| SOURCE EXCERPT |
# Income from hosting foreign students



## HouseBuyer10 (6 Jul 2017)

Hi everyone,

We are thinking of hosting foreign students from different language schools for 2 to 25 weeks on a half-board and/ or full-board basis.

I understood that as long as we earn less than €14,000 per year our income from hosting is tax-exempt under the rent-a-room scheme.
Does that apply to two-week stays as well or only to long stays?

Also, do we have to fill out a return? I've read that that has to be done if we earn more than €5,000 per year. Is that correct?

Thanks a lot.


----------



## Leper (7 Jul 2017)

I notice you are "thinking" of hosting foreign students - As 2nd in our household seniority table (Mrs Lep being Be-All&End-All of everything in the Leperhouse) I advise thread carefully. Start small, review situation every week or even every day. Don't take on what you can't handle. Remember hosting foreign students doesn't end with that perky teenager from Firenze (Florence to us Irish) educating us re Renaissance etc. You can have that virile God's Gift to Women from Barcelona too and he's 35 going on 17. A nice little earner can turn into a disastrous How-did-we-arrive-at-this-point too. And we have Mustafa from the Middle East for Christmas/NewYear. Believe me any profit will be well earned and the last thing on your mind will be Must-I-even-think-of-sharing  with the Taxman. Do it the right way (Mrs Lep's words) and the whole experience will be daily entertainment and learning, but stray from the rightway and you are heading for disaster. I am speaking from experience from the days on which women gave up work on marriage a time when even our modern day feminists want to forget.

I'm rambling as usual, but you called the tax situation correctly. Oh! Best of Luck.


----------



## jim (7 Jul 2017)

To answer the OPs specific question...

Yes you will need to make a tax return next Oct and as far as i know the first €14k earned is tax free.

| INSTRUCTION A |
Answer these questions using the thread about hosting foreign students:
(i) For how many weeks are the first poster and household thinking of hosting students?
(ii) What yearly income limit does the first poster give for the rent-a-room tax exemption?
(iii) According to jim, when will a tax return need to be made?
| INSTRUCTION B |
From the thread, extract the passage from "Does that apply" to "Is that correct?".
The data that follow have no connection to the thread.

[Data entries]
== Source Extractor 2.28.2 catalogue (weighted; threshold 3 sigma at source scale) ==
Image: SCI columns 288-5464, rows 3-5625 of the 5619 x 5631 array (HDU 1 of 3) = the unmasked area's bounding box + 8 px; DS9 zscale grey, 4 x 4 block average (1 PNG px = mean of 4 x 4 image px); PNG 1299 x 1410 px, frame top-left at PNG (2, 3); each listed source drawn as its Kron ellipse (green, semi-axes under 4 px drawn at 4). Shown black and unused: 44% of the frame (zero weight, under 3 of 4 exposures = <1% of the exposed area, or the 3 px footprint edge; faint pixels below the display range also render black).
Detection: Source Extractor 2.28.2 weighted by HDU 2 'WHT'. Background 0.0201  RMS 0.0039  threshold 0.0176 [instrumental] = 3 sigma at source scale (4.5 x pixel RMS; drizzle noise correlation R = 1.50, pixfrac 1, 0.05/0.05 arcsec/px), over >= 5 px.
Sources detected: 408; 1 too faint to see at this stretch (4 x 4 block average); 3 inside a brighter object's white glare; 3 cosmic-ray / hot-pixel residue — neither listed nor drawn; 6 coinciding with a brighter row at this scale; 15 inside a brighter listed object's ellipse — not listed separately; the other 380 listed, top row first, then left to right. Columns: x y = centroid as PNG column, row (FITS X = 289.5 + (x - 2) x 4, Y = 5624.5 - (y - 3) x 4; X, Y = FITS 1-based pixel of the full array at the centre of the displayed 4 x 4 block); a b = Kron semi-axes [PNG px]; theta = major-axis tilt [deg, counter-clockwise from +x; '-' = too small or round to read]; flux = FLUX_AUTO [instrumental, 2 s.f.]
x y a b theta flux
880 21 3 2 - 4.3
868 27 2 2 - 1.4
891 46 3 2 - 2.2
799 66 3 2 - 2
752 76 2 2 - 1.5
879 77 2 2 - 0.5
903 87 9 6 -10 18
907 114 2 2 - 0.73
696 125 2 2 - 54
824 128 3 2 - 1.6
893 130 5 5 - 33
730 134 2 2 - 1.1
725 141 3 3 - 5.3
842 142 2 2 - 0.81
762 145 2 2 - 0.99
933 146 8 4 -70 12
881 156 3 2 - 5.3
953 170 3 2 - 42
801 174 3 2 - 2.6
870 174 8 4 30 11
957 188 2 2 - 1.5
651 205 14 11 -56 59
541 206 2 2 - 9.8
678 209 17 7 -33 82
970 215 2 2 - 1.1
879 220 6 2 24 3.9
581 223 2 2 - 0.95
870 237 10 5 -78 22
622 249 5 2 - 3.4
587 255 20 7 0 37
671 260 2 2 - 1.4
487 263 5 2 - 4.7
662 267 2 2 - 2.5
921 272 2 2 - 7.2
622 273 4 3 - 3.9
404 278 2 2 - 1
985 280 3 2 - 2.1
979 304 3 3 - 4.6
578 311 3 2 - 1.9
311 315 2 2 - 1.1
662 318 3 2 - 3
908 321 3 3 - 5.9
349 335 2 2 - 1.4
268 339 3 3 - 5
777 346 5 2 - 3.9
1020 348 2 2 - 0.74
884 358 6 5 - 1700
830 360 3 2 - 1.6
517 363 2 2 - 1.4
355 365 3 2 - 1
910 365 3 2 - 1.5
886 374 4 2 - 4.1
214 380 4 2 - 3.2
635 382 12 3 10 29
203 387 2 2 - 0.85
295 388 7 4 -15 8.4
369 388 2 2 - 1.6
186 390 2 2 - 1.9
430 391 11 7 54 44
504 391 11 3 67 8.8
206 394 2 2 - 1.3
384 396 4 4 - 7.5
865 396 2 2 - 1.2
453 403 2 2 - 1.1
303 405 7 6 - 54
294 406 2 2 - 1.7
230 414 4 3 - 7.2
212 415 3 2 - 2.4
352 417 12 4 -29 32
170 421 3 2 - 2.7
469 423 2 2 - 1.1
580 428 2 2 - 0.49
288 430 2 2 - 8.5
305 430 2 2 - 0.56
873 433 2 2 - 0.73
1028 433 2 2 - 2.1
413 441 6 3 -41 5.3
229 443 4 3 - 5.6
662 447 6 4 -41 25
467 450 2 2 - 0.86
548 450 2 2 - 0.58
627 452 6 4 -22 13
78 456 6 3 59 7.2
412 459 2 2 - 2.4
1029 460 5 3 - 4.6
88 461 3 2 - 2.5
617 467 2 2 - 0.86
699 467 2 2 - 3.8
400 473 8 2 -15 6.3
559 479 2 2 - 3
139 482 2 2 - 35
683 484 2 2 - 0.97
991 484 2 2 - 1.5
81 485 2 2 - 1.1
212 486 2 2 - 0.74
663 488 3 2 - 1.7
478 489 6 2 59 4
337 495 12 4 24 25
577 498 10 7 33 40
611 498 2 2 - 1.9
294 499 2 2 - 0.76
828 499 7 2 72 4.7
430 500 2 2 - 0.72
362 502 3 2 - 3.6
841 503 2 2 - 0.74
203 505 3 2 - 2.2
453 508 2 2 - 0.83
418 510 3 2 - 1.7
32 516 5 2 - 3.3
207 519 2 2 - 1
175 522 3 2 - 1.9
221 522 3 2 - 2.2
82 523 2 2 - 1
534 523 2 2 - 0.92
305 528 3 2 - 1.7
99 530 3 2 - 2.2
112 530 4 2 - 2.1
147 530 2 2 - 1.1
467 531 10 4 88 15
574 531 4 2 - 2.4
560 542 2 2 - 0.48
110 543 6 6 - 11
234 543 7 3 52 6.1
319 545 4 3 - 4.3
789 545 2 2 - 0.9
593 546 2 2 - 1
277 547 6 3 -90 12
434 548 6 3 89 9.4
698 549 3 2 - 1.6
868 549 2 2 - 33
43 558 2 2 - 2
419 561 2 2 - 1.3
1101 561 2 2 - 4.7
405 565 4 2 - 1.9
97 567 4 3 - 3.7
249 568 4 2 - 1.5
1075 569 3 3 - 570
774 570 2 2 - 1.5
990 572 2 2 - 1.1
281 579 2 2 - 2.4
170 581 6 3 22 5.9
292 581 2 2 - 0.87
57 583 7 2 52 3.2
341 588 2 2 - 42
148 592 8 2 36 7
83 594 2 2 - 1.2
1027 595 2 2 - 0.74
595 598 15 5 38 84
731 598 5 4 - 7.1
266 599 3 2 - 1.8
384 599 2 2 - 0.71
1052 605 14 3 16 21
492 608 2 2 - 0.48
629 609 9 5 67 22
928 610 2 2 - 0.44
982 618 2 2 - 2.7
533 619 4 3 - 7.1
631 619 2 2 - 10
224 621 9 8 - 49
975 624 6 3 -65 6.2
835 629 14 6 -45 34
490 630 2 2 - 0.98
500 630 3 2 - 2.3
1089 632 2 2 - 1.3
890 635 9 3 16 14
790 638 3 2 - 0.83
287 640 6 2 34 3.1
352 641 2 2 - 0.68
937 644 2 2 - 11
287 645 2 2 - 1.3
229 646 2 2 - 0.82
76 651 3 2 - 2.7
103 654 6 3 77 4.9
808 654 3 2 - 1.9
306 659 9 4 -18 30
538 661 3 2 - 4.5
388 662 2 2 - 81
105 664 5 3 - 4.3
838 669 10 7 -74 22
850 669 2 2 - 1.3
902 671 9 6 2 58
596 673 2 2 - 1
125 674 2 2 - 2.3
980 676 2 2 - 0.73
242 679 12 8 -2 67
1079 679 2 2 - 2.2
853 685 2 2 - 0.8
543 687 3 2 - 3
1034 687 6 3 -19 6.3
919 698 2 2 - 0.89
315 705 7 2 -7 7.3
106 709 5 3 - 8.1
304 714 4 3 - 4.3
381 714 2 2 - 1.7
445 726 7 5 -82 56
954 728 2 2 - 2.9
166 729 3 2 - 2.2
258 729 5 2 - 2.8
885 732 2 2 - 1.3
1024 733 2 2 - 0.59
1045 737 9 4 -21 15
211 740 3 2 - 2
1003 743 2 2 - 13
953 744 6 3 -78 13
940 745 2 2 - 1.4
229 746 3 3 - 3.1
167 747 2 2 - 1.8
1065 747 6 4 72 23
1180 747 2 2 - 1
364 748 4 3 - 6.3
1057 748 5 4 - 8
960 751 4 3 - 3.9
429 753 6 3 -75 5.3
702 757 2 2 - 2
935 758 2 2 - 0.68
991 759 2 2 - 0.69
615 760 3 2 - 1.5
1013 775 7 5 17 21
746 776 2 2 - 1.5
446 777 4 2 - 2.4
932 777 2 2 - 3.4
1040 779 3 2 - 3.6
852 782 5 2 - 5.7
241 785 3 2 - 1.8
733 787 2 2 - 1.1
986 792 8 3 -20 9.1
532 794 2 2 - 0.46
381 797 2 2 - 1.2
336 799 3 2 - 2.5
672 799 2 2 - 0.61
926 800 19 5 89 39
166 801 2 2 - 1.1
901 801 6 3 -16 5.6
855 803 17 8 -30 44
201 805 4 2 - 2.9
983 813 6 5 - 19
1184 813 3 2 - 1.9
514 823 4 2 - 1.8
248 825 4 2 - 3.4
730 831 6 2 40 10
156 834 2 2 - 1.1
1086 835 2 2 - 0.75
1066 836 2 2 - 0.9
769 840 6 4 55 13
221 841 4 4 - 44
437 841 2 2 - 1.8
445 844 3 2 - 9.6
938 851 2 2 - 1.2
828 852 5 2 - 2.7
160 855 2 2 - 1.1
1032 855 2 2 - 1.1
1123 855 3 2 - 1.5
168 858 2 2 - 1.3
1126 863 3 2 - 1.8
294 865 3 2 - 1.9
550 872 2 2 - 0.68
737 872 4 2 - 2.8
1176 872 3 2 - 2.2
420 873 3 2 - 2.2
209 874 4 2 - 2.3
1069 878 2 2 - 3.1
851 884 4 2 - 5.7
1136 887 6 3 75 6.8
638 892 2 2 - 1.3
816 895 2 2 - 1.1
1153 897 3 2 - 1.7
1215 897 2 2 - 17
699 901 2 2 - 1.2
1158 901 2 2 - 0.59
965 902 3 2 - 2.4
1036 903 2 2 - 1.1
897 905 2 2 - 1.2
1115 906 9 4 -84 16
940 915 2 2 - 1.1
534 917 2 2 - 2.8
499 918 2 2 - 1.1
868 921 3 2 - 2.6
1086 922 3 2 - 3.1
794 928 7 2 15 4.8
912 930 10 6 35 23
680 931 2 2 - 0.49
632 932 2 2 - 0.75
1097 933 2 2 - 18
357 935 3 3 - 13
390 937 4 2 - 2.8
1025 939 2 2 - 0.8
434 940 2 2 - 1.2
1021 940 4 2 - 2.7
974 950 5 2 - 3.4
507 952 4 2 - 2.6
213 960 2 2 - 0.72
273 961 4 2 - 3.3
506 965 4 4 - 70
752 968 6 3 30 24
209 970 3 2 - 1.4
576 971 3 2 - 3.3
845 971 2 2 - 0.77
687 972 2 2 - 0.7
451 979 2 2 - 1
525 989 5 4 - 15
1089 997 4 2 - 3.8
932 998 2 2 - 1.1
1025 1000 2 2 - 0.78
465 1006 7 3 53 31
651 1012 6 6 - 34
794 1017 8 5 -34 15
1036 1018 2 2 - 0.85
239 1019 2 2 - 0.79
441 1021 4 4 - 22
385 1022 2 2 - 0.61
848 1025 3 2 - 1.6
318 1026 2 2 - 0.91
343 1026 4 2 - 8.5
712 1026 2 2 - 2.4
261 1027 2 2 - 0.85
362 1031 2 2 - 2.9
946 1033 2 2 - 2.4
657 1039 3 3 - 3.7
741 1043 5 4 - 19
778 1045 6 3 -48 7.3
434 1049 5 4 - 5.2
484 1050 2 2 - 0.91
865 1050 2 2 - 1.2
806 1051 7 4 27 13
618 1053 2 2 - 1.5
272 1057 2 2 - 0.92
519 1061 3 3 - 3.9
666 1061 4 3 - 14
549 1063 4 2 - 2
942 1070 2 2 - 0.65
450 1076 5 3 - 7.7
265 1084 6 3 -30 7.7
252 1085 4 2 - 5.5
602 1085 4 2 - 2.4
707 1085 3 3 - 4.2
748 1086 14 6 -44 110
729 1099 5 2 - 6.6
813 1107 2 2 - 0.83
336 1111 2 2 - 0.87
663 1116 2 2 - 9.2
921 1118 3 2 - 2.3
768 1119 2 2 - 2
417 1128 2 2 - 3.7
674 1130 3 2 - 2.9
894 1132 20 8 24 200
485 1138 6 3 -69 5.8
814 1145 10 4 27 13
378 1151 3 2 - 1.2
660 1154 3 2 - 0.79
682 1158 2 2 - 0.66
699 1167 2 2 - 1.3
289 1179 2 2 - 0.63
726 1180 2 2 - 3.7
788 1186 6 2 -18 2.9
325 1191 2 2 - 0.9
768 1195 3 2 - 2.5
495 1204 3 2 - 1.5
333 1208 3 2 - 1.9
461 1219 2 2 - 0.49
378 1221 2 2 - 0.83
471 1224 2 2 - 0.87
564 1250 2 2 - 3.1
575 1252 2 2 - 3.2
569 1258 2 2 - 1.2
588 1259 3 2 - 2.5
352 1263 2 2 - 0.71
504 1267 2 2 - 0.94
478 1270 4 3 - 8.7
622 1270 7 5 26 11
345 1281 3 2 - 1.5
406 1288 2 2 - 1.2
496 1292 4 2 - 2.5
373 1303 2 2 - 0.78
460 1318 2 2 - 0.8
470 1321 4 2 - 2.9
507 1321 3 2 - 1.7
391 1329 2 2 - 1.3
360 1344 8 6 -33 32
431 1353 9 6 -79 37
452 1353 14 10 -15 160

| COMPLETE RESPONSE A |
(i) 2 to 25 weeks
(ii) Less than €14,000 per year
(iii) Next October

| COMPLETE RESPONSE B |
Does that apply to two-week stays as well or only to long stays?

Also, do we have to fill out a return? I've read that that has to be done if we earn more than €5,000 per year. Is that correct?